Moreover, he did NOT use his daughter Anne as bait for Henry VIII. When the king formed designs on Anne, the very moral and very religious Anne hightailed it back to Hever castle to hide from her suitor. She couldn’t have done this without her father’s permission and her father’s aid. Thomas Boleyn did not ask her to return to court and make nice with the monarch. He let his youngest daughter stay safe at Hever in the hopes the king would get over his infatuation. Thomas did not encourage  Anne to become Henry’s mistress. This was not a ploy for marriage because no one thought such a thing was possible; the king was married and if he were freed he’d marry another princess. Henry’s offer to marry Anne was unexpected and nearly unprecedented.

When Anne agreed to wed Henry VIII, the king bestowed many gifts on Thomas Boleyn and George Boleyn, but this was expected … it was how you treated potential family, not just how you rewarded men when you were tapping their female kin.
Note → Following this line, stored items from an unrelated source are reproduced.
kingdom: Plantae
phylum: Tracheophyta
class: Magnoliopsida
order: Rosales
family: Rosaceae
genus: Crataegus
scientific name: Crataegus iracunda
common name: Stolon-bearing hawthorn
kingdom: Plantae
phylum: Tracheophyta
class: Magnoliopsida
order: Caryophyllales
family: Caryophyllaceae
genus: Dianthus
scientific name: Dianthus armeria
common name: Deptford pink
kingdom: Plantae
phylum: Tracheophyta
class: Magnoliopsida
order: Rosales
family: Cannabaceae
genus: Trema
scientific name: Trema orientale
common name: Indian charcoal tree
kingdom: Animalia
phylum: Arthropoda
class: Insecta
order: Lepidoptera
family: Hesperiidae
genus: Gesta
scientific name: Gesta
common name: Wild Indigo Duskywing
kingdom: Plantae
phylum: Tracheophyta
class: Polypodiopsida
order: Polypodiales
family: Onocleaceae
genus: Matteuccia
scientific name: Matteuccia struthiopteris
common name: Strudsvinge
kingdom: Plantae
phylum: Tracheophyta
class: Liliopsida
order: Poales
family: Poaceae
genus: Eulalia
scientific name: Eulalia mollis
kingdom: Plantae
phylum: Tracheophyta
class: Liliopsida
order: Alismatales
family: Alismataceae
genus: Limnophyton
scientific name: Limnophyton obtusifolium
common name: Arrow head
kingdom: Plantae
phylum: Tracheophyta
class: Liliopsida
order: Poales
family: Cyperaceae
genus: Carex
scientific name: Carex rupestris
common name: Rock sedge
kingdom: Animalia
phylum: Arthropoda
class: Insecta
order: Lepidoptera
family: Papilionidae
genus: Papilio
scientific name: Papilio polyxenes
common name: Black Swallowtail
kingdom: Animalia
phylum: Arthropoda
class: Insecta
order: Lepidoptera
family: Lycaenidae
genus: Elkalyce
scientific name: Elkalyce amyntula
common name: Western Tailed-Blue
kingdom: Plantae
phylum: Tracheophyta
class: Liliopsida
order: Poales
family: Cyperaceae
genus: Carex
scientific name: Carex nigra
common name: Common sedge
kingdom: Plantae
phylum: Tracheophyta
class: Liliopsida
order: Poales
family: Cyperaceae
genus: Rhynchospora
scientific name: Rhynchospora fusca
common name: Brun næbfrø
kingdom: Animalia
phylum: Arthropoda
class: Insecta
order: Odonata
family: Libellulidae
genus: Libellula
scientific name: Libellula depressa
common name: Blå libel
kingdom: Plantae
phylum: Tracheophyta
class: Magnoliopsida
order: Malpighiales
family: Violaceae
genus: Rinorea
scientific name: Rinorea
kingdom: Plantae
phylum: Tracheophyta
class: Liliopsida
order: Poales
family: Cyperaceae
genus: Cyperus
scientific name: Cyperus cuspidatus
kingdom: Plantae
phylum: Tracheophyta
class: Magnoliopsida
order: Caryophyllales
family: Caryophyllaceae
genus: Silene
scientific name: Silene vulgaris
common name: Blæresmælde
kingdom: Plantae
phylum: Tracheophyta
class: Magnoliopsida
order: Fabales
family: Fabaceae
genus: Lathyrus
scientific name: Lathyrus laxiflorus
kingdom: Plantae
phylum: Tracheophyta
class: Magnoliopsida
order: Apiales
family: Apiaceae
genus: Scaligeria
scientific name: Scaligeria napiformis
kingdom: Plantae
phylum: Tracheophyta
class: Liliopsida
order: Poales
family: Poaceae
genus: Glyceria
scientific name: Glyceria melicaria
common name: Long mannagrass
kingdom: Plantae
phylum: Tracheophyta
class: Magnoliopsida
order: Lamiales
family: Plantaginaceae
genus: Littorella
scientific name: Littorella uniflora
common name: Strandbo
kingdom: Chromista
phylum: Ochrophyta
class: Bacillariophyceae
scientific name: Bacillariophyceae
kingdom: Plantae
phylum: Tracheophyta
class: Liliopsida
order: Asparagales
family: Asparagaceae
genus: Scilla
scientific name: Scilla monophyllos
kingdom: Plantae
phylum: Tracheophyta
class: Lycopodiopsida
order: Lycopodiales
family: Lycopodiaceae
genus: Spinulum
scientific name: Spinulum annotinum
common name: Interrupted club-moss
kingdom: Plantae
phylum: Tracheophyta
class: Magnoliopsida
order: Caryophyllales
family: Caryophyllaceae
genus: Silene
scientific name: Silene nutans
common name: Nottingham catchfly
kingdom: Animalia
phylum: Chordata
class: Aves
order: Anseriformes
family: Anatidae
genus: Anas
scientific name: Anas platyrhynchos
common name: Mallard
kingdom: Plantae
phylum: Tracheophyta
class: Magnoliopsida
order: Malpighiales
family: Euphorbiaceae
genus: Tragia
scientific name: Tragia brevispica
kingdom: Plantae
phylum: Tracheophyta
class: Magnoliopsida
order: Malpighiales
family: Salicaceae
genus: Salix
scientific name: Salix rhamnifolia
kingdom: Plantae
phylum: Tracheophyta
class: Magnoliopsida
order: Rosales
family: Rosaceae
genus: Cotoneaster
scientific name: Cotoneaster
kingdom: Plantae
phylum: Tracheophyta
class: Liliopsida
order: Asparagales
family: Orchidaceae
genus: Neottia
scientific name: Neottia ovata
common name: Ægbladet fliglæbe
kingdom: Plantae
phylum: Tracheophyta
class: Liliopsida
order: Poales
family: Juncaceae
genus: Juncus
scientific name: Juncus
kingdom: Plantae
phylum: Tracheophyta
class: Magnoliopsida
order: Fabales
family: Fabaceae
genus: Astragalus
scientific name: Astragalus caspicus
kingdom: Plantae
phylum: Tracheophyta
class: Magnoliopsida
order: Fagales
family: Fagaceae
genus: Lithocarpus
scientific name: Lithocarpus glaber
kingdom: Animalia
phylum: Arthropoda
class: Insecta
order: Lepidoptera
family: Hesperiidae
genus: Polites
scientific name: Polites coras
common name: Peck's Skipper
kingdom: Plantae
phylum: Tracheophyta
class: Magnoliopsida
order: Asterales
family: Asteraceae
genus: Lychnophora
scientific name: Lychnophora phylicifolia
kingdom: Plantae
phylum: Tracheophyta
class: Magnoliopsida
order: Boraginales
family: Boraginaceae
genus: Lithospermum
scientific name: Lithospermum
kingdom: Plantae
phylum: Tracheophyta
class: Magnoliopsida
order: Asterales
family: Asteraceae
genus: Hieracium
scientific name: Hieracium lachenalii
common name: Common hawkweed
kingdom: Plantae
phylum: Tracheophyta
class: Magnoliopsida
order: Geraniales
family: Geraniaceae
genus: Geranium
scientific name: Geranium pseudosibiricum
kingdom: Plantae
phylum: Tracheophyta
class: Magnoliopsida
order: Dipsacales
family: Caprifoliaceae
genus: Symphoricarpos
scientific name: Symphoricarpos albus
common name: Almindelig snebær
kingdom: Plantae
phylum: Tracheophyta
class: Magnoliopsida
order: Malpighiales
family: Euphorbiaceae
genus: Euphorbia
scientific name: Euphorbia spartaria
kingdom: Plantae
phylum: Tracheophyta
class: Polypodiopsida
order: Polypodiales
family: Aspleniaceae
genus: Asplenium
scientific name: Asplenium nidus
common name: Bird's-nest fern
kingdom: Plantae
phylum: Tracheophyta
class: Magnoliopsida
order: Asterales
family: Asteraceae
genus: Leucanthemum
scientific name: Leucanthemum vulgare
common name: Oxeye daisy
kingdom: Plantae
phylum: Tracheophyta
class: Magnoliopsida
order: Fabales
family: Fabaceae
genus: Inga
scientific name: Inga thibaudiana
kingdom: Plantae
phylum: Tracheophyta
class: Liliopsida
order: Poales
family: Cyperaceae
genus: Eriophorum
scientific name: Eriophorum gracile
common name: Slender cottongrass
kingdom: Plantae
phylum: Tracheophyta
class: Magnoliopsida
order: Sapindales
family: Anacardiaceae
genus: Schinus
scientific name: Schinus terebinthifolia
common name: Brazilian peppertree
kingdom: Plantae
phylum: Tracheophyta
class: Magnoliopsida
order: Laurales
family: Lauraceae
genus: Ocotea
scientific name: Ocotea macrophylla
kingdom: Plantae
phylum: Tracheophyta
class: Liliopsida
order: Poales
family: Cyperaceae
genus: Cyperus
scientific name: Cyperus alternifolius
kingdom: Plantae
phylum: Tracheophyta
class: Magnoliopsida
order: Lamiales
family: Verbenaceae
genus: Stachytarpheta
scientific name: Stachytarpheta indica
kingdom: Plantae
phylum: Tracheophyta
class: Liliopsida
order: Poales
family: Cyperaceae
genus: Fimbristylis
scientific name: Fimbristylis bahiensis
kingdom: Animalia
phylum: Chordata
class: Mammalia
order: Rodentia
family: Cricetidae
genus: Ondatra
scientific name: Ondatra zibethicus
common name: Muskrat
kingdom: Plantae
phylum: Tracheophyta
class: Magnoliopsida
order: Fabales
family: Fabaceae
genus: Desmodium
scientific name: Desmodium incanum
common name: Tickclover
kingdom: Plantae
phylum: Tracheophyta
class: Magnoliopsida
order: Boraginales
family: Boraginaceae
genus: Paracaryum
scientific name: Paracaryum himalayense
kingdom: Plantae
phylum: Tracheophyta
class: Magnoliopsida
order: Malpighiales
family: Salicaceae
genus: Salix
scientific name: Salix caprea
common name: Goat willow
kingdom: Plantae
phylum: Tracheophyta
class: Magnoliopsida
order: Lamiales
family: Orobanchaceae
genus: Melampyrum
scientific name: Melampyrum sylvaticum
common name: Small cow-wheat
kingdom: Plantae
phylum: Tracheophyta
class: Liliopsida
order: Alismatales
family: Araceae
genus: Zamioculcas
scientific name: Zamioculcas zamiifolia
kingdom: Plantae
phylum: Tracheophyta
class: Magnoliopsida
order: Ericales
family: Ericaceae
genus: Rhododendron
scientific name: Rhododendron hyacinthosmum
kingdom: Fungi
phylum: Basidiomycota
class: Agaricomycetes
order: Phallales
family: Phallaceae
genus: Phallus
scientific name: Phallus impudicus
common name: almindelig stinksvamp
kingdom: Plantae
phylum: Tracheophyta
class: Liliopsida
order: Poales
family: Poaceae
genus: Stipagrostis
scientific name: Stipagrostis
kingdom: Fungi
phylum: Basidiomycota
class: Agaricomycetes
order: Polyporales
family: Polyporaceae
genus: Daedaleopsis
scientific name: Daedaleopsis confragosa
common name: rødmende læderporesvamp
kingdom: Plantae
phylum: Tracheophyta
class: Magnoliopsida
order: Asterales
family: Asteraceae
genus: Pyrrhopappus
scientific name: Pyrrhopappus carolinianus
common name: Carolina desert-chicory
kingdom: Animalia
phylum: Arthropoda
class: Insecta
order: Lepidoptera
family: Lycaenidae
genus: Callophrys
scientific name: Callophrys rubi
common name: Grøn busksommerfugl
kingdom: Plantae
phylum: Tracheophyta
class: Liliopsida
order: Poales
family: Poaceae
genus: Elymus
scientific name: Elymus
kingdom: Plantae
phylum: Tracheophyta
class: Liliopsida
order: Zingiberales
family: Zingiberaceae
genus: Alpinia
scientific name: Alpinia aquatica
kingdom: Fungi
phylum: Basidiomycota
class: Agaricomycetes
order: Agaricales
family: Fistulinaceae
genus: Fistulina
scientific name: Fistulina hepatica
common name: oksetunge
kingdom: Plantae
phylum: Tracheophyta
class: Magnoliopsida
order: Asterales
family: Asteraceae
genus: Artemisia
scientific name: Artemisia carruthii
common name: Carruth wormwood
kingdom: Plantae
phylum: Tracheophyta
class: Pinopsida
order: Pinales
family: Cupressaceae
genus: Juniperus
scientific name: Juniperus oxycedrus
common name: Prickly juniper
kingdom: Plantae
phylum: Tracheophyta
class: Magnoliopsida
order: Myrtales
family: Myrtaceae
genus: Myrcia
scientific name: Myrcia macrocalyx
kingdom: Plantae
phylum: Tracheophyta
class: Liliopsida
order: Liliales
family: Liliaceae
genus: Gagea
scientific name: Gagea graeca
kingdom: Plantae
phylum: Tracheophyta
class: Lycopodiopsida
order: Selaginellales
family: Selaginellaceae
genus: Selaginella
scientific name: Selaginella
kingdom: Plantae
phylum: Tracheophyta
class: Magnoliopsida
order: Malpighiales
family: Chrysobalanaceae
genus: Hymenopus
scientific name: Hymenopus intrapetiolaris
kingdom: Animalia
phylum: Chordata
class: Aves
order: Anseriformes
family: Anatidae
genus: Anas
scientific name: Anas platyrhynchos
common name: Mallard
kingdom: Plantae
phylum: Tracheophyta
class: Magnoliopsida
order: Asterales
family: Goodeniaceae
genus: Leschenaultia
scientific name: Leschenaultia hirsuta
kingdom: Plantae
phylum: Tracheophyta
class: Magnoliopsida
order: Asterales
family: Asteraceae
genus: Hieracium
Although his elevation doubtlessly pleased the newly-made Earl of Wiltshire and Earl of Ormond, there is no evidence he traded his daughter for them.

The assumption that Thomas Boleyn was a cold and scheming man who didn’t love his children is often interpreted backwards, based on the fact he remained subservient to the sovereign who killed his youngest daughter and only son, but this is unfair. Although it is nearly inexplicable to the modern mind, Thomas Boleyn probably didn’t realize he had any other OPTIONS but to suffer his majesty’s wrath. The king was appointed by God, and thus it was God’s Will that the king should murder the Boleyn children. Perhaps Thomas thought it was divine judgement on himself? The earl was bound, by the laws of the Church and State, to obey and serve his king. Rebellion and rage was something for zealots or nobly-born peers to contemplate – not for mid-level courtiers to indulge in.

What could Thomas Boleyn could have done, realistically, after the deaths of his children? If he made Henry VIII angry, he’d be executed and everything he’d worked for would be stripped away. Granted, that is the choice I would make; I’d have burn the world down in my grief and rage. Or would I? Knowing there was one child left – and he had reconciled with Mary by this point – would I have forced myself to smile even at the monsters who killed two of my children to keep the last one safe and secure? Would he have risked Elizabeth, or the other grandchildren? He wouldn’t have been the first, or last, parent in the English court to have bent a knee to the man who killed their offspring. Are we confusing pragmatic survival with indifference to the death of one’s children?

Whatever his motivations, Thomas Boleyn was enough in the favor of Henry VIII that when the earl died the king paid for masses to be said for his former father-in-law’s soul. Let us generously hope the grandfather of Queen Elizabeth found some measure of peace in death, after suffering such losses in life.